2. Plan presentation for class
    1. Background on your ethical topic, including a debate on the various dimensions/sides of it. 
        a. What is a quick overview of this issue? 
            We wanted to establish a link between educational outcomes and relative funding and poverty levels to help inform policy making individuals about the best ways to support education.
        b. Why should we be addressing this issue?  (Why is it important?) 
            This is important because we are invested in ensuring a quality education for all students, regardless of their income levels.
        c. What are the ethical concerns? 
            The conern is that, as a society, our education system is biased and provides much better service for individuals of means when compared to folks living in poverty.
        d. What are the ethical justifications for both sides? 
            While one side claims that all children have an equal right to education, the other side affirms their right to provide the best education possible to them, using whatever means they have at their disposal.
        e. What are the possible solutions? 
            While there are no easy answers to this debate, the truth is that funding does not automatically lead to better results. Instead, the decisions made within school districts about how to spend the money may be more informative. 
    2. References that informed your debate. 
        We took information from the NAEP (the Nation's Report Card) and from the US Census Bureau to help us make our case.
    3. Introduction of your software solution. 
        a. How does your software solution relate to the ethical topic?

Exercise details »
According to the presentation plan, which two sources did the group take information from? Rely on the presentation plan alone when responding.

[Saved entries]
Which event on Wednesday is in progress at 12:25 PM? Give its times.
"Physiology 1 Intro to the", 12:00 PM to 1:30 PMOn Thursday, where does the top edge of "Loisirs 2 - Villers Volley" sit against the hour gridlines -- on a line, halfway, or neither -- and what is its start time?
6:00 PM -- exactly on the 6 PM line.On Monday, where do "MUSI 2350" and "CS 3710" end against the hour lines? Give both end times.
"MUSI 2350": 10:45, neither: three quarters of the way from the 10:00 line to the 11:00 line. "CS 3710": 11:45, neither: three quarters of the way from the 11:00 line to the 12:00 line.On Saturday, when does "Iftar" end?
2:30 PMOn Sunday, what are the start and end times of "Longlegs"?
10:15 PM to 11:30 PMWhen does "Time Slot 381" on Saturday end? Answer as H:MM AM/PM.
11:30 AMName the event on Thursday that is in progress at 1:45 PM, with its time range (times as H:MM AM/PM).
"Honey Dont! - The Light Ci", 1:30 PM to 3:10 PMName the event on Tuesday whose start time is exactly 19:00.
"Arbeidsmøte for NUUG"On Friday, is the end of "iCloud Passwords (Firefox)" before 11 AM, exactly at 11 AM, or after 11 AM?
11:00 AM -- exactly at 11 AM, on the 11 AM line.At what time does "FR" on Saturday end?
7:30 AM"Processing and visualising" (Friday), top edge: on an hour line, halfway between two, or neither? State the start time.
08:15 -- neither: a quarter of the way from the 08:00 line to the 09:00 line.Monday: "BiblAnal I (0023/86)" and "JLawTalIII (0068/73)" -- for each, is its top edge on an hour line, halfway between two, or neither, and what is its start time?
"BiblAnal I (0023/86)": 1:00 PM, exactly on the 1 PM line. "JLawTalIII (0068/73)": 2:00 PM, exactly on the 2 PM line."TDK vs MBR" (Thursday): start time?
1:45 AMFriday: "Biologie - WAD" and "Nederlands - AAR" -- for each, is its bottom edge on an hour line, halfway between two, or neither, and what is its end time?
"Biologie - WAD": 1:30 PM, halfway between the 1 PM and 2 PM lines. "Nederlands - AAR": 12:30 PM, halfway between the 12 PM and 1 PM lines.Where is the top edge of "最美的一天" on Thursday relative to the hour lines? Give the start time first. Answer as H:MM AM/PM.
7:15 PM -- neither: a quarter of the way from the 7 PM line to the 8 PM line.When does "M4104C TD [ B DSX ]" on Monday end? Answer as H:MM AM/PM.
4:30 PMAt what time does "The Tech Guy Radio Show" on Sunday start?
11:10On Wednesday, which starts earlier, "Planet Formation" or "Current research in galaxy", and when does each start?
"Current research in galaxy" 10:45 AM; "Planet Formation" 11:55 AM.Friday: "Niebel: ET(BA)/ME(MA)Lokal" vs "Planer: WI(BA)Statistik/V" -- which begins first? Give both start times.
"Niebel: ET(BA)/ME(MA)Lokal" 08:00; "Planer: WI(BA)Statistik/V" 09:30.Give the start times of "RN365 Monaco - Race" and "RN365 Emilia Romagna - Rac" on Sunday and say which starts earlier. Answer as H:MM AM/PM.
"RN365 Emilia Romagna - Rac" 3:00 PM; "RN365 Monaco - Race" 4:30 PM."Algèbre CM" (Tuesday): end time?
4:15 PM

Solution to the problem »
The NAEP (the Nation's Report Card) and the US Census Bureau.